----- Supplied data

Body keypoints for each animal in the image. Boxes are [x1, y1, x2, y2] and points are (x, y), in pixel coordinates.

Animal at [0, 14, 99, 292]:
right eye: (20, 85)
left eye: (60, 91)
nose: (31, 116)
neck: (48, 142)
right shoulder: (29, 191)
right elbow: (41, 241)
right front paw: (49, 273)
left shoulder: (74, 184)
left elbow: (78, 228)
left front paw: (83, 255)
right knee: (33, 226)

----------
----- Supplied data

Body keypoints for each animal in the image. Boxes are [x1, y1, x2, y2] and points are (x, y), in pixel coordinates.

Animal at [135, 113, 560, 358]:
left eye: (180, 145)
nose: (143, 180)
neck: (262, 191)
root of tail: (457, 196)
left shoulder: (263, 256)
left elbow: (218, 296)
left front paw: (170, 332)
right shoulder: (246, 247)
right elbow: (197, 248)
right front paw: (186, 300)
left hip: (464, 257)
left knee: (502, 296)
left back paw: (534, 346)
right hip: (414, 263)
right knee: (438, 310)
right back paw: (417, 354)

----------

• _Required action_: Please report every line of the listing that contains the string "elbow".

• _Result of the exercise_:
right elbow: (41, 241)
left elbow: (78, 228)
left elbow: (218, 296)
right elbow: (197, 248)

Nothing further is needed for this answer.